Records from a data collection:
▼

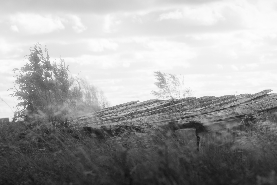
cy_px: 105
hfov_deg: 10.6
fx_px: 1486
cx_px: 191
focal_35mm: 193
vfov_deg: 7.1
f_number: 8
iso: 400
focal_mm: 125
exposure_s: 1/1500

▲

### Exercise aim
In your copy of the entries above, leave out the pictures and keep every word exact.

### Response below
cy_px: 105
hfov_deg: 10.6
fx_px: 1486
cx_px: 191
focal_35mm: 193
vfov_deg: 7.1
f_number: 8
iso: 400
focal_mm: 125
exposure_s: 1/1500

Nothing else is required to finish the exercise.